Découvert en août 2022 en avant-première sur le double sampler du label Les Acteurs de l’Ombre, nous avions été interpellé par la qualité de composition mais aussi l’aura mystique et une sensation malsaine qui se dégageaient déjà de ce premier titre « A Light In Disguise » signé d’une obscure formation : Aset. S’il fallait attendre la sortie de l’album initialement prévue en novembre 2022, cela nous avait plus que mis l’eau à la bouche. Malheureusement, la sortie de leur premier effort longue durée fut repoussée, ses auteurs (issus des bien connus black metalleux français de Seth, et d’Oranssi Pazuzu, groupe de black psyché en provenance de Finlande, signé chez Nuclear Blast) préférant prendre leur temps pour peaufiner les choses et sortir le produit une fois seulement et totalement satisfait de l’œuvre, chose tout à fait respectable. Entre-temps, nous relancions sans relâche le label nantais pour avoir des nouvelles, en vain… L’attente fut longue finalement (un an !), mais cela en valait la chandelle car ce premier ouvrage studio d’Aset baptisé Astral Rape, confirme aujourd’hui tous nos espoirs, et récompense notre patience en 2023. Doté d’une très bonne production sonore moderne et claire, cette première chanson « A Light In Disguise » contient tous les ingrédients nécessaires pour vous faire vibrer, tel un bon film d’horreur (attention, on ne parle pas là d’un nanar de série B sur Netflix) : riffs de guitares en tremolo picking à vous glacer le sang, rythme intense mais c’est aéré car entrecoupés de breaks redoutables, screams totalement schizophrènes, refrains frénétiques, mélodies sinueuses à vous faire perdre la boussole, le tout dans cette ambiance mortifère illustrée par un vidéo clip en noir & blanc, quelque part entre Nosferatu (pour le côté rétro car ici nul question de vampirisme, bien que Seth ait déjà abordé ce thème par le passé à travers ses deux actes de « L’hymne au vampire » sur son premier méfait Les Blessures de l’Âme), L’Exorciste, Hereditary, et La Nonne 2…

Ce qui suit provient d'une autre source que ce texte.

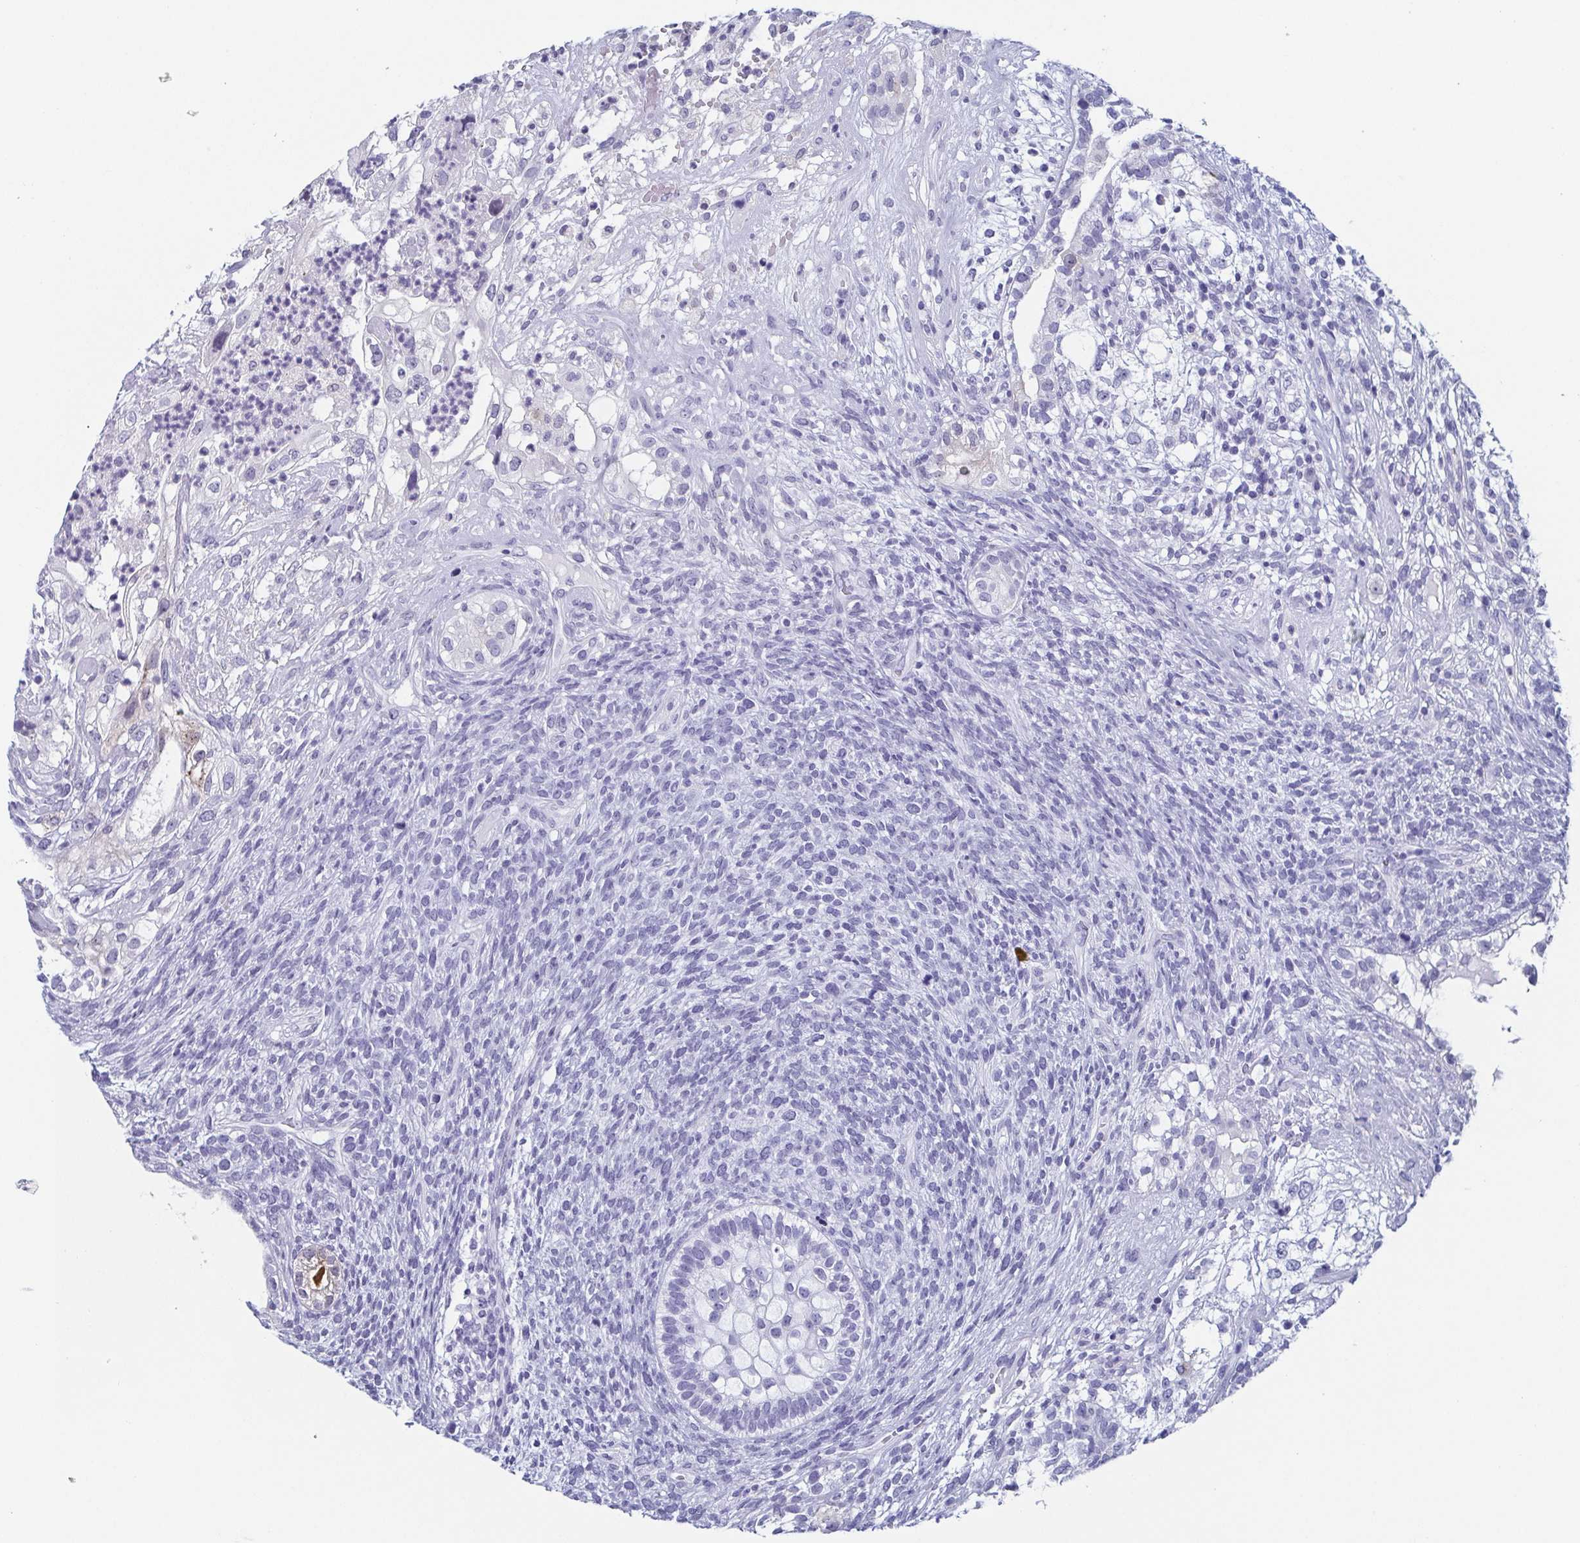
{"staining": {"intensity": "negative", "quantity": "none", "location": "none"}, "tissue": "testis cancer", "cell_type": "Tumor cells", "image_type": "cancer", "snomed": [{"axis": "morphology", "description": "Seminoma, NOS"}, {"axis": "morphology", "description": "Carcinoma, Embryonal, NOS"}, {"axis": "topography", "description": "Testis"}], "caption": "High power microscopy photomicrograph of an IHC micrograph of embryonal carcinoma (testis), revealing no significant staining in tumor cells.", "gene": "REG4", "patient": {"sex": "male", "age": 41}}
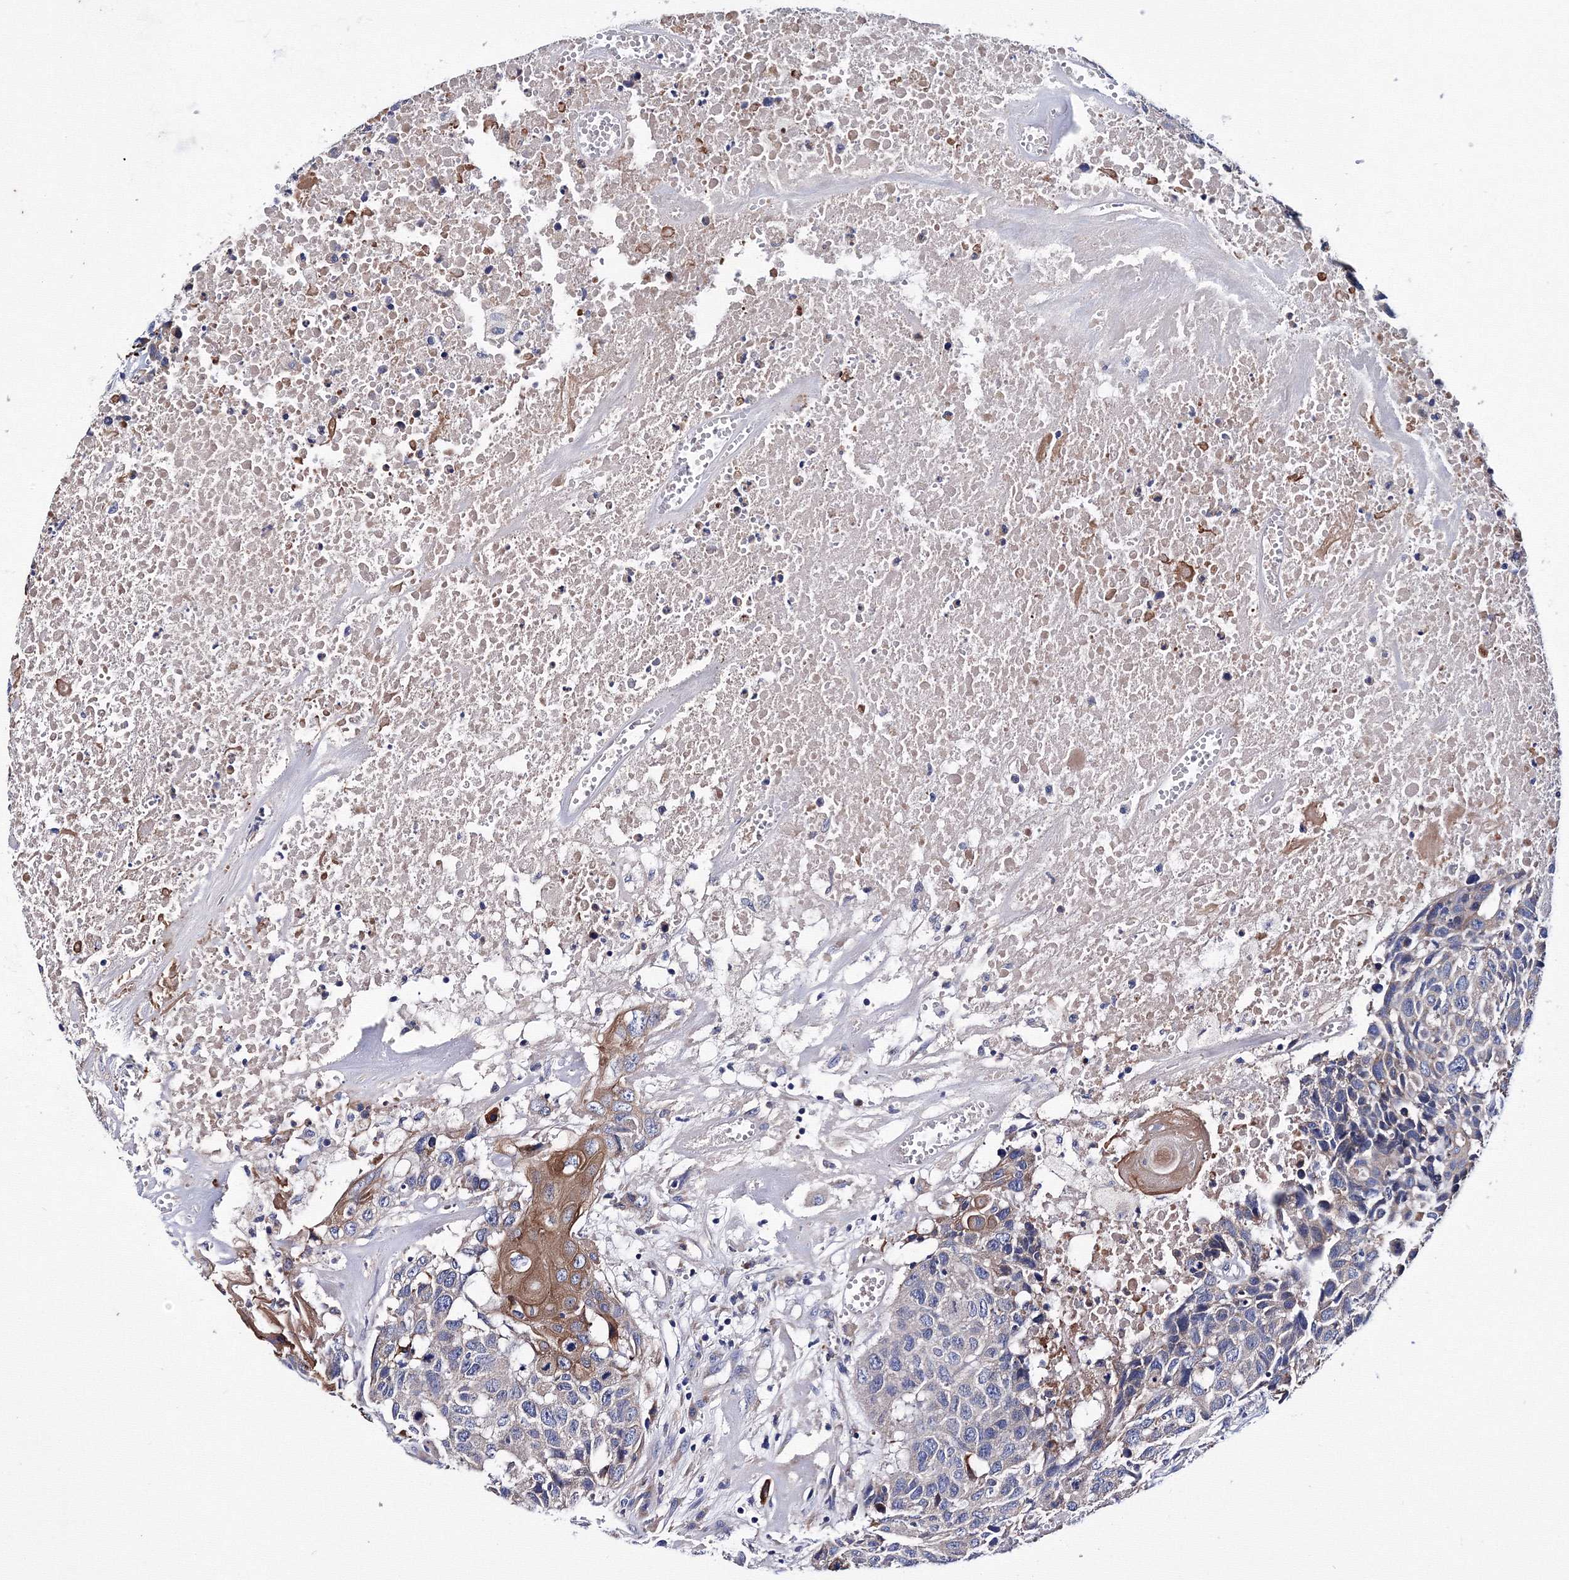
{"staining": {"intensity": "moderate", "quantity": "<25%", "location": "cytoplasmic/membranous"}, "tissue": "head and neck cancer", "cell_type": "Tumor cells", "image_type": "cancer", "snomed": [{"axis": "morphology", "description": "Squamous cell carcinoma, NOS"}, {"axis": "topography", "description": "Head-Neck"}], "caption": "Tumor cells display moderate cytoplasmic/membranous positivity in approximately <25% of cells in squamous cell carcinoma (head and neck).", "gene": "TRPM2", "patient": {"sex": "male", "age": 66}}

Au total, sept chansons du même acabit, tels les sept péchés capitaux, vont alors hanter votre esprit, mais avec chacune son histoire, son ambiance, le tout convergeant vers un puits sans fond, un tunnel sans lumière, car aucune once d’espoir n’existe. Le second single « Abusive Metempsychosis » par exemple est tout aussi dérangeant. C’est même viscéral tant les musiciens nous transmettent leur noirceur. Des incantations résonnent parfois ici et là pour encore plus vous faire trembler (l’excellent avant-dernier titre « Force Majeure » presque shamanique). Le chemin semble cependant parfois tout tracé, avec de nombreux blasts mais toujours ces cris déchirants par endroit (« Astral Dominancy »). Au niveau des influences musicales, même si ses auteurs s’en défendent plus ou moins, force est de constater cette même patte, ce même savoir-faire emprunté à Seth (ce qui est un compliment) au niveau des constructions des morceaux. Il y a là un réel talent de composition et d’écriture reconnaissable rapidement. La grande différence est que le chant est interprété ici en anglais et non dans le phrasé de la langue de Molière. Cela ne nuit aucunement à l’atmosphère vraiment sombre et habitée de ce disque. On retrouve aussi ce côté psychédélique des Finnois d’Oranssi Pazuzu. Jusqu’ici, cela demeure finalement assez naturel. Peut-être aussi les albums les plus complexes et dark des regrettés Dark Fortress (les Allemands viennent de spliter) peuvent transparaître, comme sur la chanson « Lord Of Illusions » où l’on prend plaisir à entendre cette basse sur un riff sans fin dans sa dernière partie.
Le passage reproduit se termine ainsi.